Davies believes that it was Sinclair's debut at such a young age – and in tough circumstances, which saw Blackpool relegated at the end of Sinclair's debut season – that helped mould him into the player he is today.
"We all had friends in the game at other clubs who didn't make a first-team match until they were 20 or over, but at Blackpool you could be established a few years by that age.
"It was a big learning curve for Trevor but one that's helped him. He started on the wing for us, and then he moved up front and had success, scoring a lot of goals. When he moved on [to Queen's Park Rangers in 1993 and then West Ham in 1998] and went back to the wing, he had that extra experience, he knew how to get past people.
"He's really settled in that role now and playing some of his best football ever. I thought he was a different class against Argentina, and though people moan about the game with Nigeria it was a professional job, a good result and it can only help to have a more settled team."

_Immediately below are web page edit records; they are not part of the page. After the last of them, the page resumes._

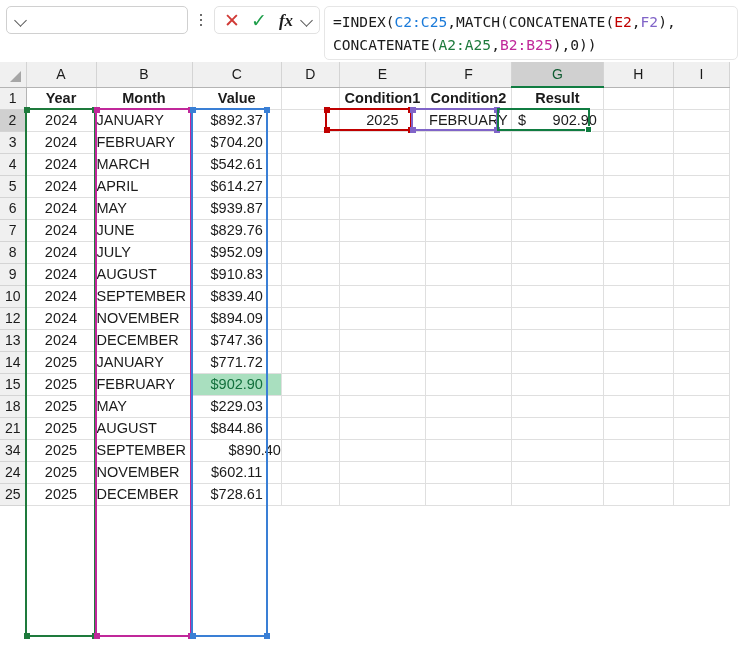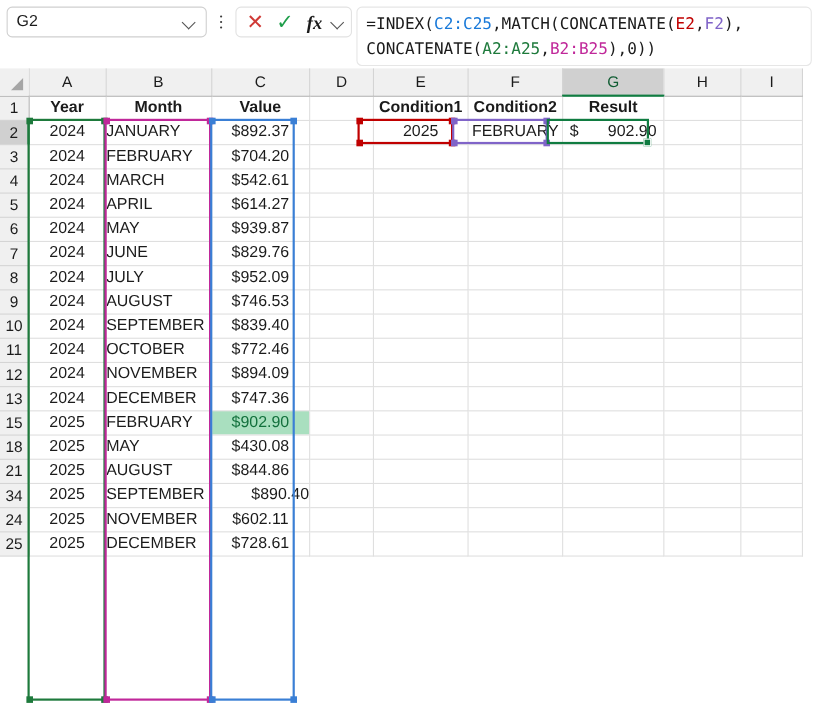--- a/index.html
+++ b/index.html
@@ -219,21 +219,20 @@
     background: #107c41;
     border: 1px solid #ffffff;
   }
 </style>
 </head>
 <body>
 
 <div id="formula-area">
 
   <div id="name-box">
-    <span id="name-box-text">G2</span>
     <span class="chev"></span>
   </div>
 
   <div id="kebab">
     <i></i>
     <i></i>
     <i></i>
   </div>
 
   <div id="fx-group">
@@ -365,53 +364,41 @@
           <td class="cell" style="width: 86px;"></td>
           <td class="cell" style="width: 86px;"></td>
           <td class="cell" style="width: 92px;"></td>
           <td class="cell" style="width: 70px;"></td>
           <td class="cell" style="width: 56px;"></td>
         </tr>
         <tr>
           <td class="rowhdr">9</td>
           <td class="cell num tintA" style="width: 70px;">2024</td>
           <td class="cell txt tintB" style="width: 96px;">AUGUST</td>
-          <td class="cell money tintC" style="width: 76px;">$746.53</td>
+          <td class="cell money tintC" style="width: 76px;">$910.83</td>
           <td class="cell" style="width: 58px;"></td>
           <td class="cell" style="width: 86px;"></td>
           <td class="cell" style="width: 86px;"></td>
           <td class="cell" style="width: 92px;"></td>
           <td class="cell" style="width: 70px;"></td>
           <td class="cell" style="width: 56px;"></td>
         </tr>
         <tr>
           <td class="rowhdr">10</td>
           <td class="cell num tintA" style="width: 70px;">2024</td>
           <td class="cell txt tintB" style="width: 96px;">SEPTEMBER</td>
           <td class="cell money tintC" style="width: 76px;">$839.40</td>
           <td class="cell" style="width: 58px;"></td>
           <td class="cell" style="width: 86px;"></td>
           <td class="cell" style="width: 86px;"></td>
           <td class="cell" style="width: 92px;"></td>
           <td class="cell" style="width: 70px;"></td>
           <td class="cell" style="width: 56px;"></td>
         </tr>
         <tr>
-          <td class="rowhdr">11</td>
-          <td class="cell num tintA" style="width: 70px;">2024</td>
-          <td class="cell txt tintB" style="width: 96px;">OCTOBER</td>
-          <td class="cell money tintC" style="width: 76px;">$772.46</td>
-          <td class="cell" style="width: 58px;"></td>
-          <td class="cell" style="width: 86px;"></td>
-          <td class="cell" style="width: 86px;"></td>
-          <td class="cell" style="width: 92px;"></td>
-          <td class="cell" style="width: 70px;"></td>
-          <td class="cell" style="width: 56px;"></td>
-        </tr>
-        <tr>
           <td class="rowhdr">12</td>
           <td class="cell num tintA" style="width: 70px;">2024</td>
           <td class="cell txt tintB" style="width: 96px;">NOVEMBER</td>
           <td class="cell money tintC" style="width: 76px;">$894.09</td>
           <td class="cell" style="width: 58px;"></td>
           <td class="cell" style="width: 86px;"></td>
           <td class="cell" style="width: 86px;"></td>
           <td class="cell" style="width: 92px;"></td>
           <td class="cell" style="width: 70px;"></td>
           <td class="cell" style="width: 56px;"></td>
@@ -422,36 +409,48 @@
           <td class="cell txt tintB" style="width: 96px;">DECEMBER</td>
           <td class="cell money tintC" style="width: 76px;">$747.36</td>
           <td class="cell" style="width: 58px;"></td>
           <td class="cell" style="width: 86px;"></td>
           <td class="cell" style="width: 86px;"></td>
           <td class="cell" style="width: 92px;"></td>
           <td class="cell" style="width: 70px;"></td>
           <td class="cell" style="width: 56px;"></td>
         </tr>
         <tr>
+          <td class="rowhdr">14</td>
+          <td class="cell num tintA" style="width: 70px;">2025</td>
+          <td class="cell txt tintB" style="width: 96px;">JANUARY</td>
+          <td class="cell money tintC" style="width: 76px;">$771.72</td>
+          <td class="cell" style="width: 58px;"></td>
+          <td class="cell" style="width: 86px;"></td>
+          <td class="cell" style="width: 86px;"></td>
+          <td class="cell" style="width: 92px;"></td>
+          <td class="cell" style="width: 70px;"></td>
+          <td class="cell" style="width: 56px;"></td>
+        </tr>
+        <tr>
           <td class="rowhdr">15</td>
           <td class="cell num tintA" style="width: 70px;">2025</td>
           <td class="cell txt tintB" style="width: 96px;">FEBRUARY</td>
           <td class="cell money matchhit" style="width: 76px;">$902.90</td>
           <td class="cell" style="width: 58px;"></td>
           <td class="cell" style="width: 86px;"></td>
           <td class="cell" style="width: 86px;"></td>
           <td class="cell" style="width: 92px;"></td>
           <td class="cell" style="width: 70px;"></td>
           <td class="cell" style="width: 56px;"></td>
         </tr>
         <tr>
           <td class="rowhdr">18</td>
           <td class="cell num tintA" style="width: 70px;">2025</td>
           <td class="cell txt tintB" style="width: 96px;">MAY</td>
-          <td class="cell money tintC" style="width: 76px;">$430.08</td>
+          <td class="cell money tintC" style="width: 76px;">$229.03</td>
           <td class="cell" style="width: 58px;"></td>
           <td class="cell" style="width: 86px;"></td>
           <td class="cell" style="width: 86px;"></td>
           <td class="cell" style="width: 92px;"></td>
           <td class="cell" style="width: 70px;"></td>
           <td class="cell" style="width: 56px;"></td>
         </tr>
         <tr>
           <td class="rowhdr">21</td>
           <td class="cell num tintA" style="width: 70px;">2025</td>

While Sinclair was not any more boisterous than any other teenage professional, Davies remembers him as something of a tearaway.
"You have to be a bubbly character to make it, even at our level then, playing in front of 5,000 or 6,000 a week. You need to have a personality where you can handle things.
"But strangely enough, I think I only really realised quite how far Trevor had come when he was on his way home to England a few weeks ago after not making the squad. He was calm and professional, admitted that he hadn't performed well or taken his chance in the warm-up match but that he was ready if needed. I think that showed more than anything that the young lad we knew had matured a great deal."
So does a place beckon in the Blackpool alumni hall of fame that includes Matthews, Armfield and Mortenson?
"Well, I've watched England's games in the pubs with the fans," said Davies, "and they're proud to see the guy playing for England."